Na geração seguinte, os filhos do Sevilhano consolidaram a posição social por meio de casamentos bem escolhidos. A filha Isabel e o filho Bartolomeu casaram na família Camargo, que já rivalizava com os Pires como família mais poderosa. O filho Jerónimo Bueno casou com uma irmã da nossa Petronilha Antunes, ambas filhas do bandeirante Manuel (Antunes) Preto, o conquistador do Guairá, dono de uma imensa sesmaria entre o Rio Tietê e o Rio Juqueri. Foi a partir da sesmaria do pai que Petronilha Antunes veio ocupar terras no Sertão do Jundiahy, na direção de Ivoturucaia.
Um irmão de Petronilha, António Preto, morador em Jundiaí, casou com uma prima do Anhanguera, filha de Amador Bueno de Ribeira, que em 1641 foi aclamado rei dos paulistas pela numerosa população de origem castelhana. Amador teve o bom senso de recusar essa coroa, que teria sido efêmera e resultaria no retorno ao domínio de Castela de uma parte considerável do território brasileiro conquistado pelos bandeirantes para além da divisa traçada pelo Tratado de Tordesilhas (cf. Afonso de Taunay, “Amador Bueno e outros ensaios”).
Outra filha de Amador Bueno, Mariana Bueno, também prima do Anhanguera, casou com um primo de Petronilha Antunes, Sebastião Preto Moreira, com vastíssima descendência. Esse casamento é o tema central do romance “Amador Bueno, o Aclamado”, escrito pelo historiador Aureliano Leite, que utilizou vasta bibliografia para reconstituir com fidelidade o contexto social da época. Parece mais livro de história do que romance.
Maria de Ribeira, filha do Sevilhano e tia do Anhanguera, casou na nobreza, com o fidalgo português João Ferreira Pimentel de Távora, que era descendente remoto de Dom Pedro III de Aragão. Desse casal descendem os Franco Bueno de Atibaia e provavelmente também os Franco Bueno de Jundiaí. Talvez o nosso historiador Roberto Franco Bueno possa confirmar isso.
Outro filho do Sevilhano, Francisco Bueno, comandou uma bandeira que estava no sertão em 1637. Dessa bandeira participou João Paes Málio, genro da nossa Petronilha Antunes e vereador em Jundiaí na primeira legislatura. Francisco Bueno teve apenas dois filhos: o Anhanguera e Ana, casada com Jerónimo de Camargo, que foi um dos primeiros moradores de Jundiaí e que, mais tarde, fundou Atibaia.
O Anhanguera casou com Isabel Cardoso, tia de João Leme do Prado, por sua vez casado com uma filha do segundo Rafael de Oliveira. João Leme do Prado foi vereador em Jundiaí nas primeiras legislaturas, e foi pai de António Leme do Prado, talvez a primeira criança de sangue europeu nascida no primitivo arraial jundiaiense.
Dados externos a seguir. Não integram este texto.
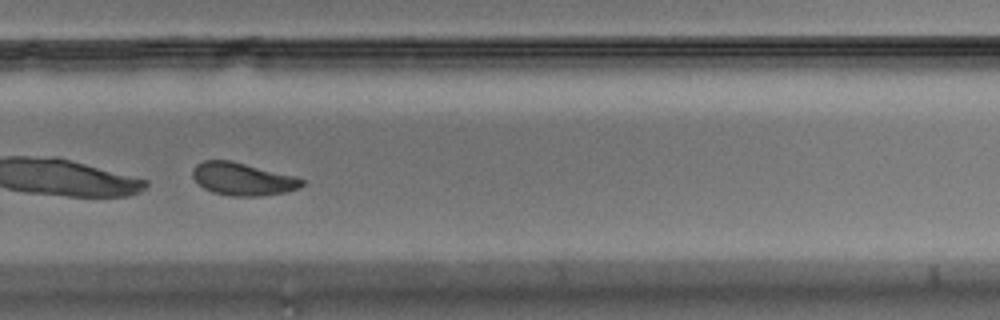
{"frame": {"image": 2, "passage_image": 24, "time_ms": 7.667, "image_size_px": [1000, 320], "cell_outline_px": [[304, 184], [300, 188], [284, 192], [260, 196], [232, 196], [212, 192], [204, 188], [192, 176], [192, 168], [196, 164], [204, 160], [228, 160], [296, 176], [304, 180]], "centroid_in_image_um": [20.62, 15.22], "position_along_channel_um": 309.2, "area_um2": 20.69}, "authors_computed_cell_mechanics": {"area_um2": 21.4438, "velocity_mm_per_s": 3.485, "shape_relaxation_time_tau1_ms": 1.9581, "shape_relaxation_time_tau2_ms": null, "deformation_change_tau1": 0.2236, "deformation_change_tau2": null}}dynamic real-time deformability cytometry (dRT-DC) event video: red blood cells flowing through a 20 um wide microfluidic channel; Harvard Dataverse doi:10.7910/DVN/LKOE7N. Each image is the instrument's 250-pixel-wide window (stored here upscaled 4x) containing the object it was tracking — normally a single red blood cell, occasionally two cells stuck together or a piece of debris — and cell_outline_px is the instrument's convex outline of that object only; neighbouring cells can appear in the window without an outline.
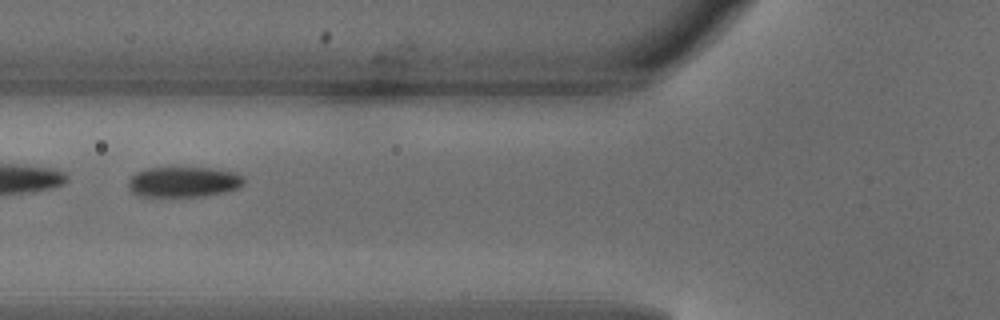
{"species": "common noctule bat (a hibernating species)", "species_latin": "Nyctalus noctula", "temperature_condition": "warm", "stored_images_in_passage": 3, "camera_frame_rate_fps": 3000, "um_per_image_px": 0.085, "animal": {"sex": "male", "body_mass_g": 18.8}, "frame": {"image": 1, "passage_image": 2, "time_ms": 0.333, "image_size_px": [1000, 320], "cell_outline_px": [[244, 184], [240, 188], [228, 192], [204, 196], [140, 196], [132, 192], [128, 188], [128, 180], [136, 172], [144, 168], [212, 168], [236, 172], [244, 176]], "centroid_in_image_um": [15.64, 15.46], "position_along_channel_um": 110.2, "area_um2": 20.75}}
Como se vê por esses exemplos, que não são os únicos, a aventureira e turbulenta história dos Bueno está fortemente entrelaçada com a história de Jundiaí, e são numerosos os jundiaienses em cujas veias corre uma parcela de sangue Bueno. É coerente pois que a principal estrada de Jundiaí leve o nome de Via Anhanguera.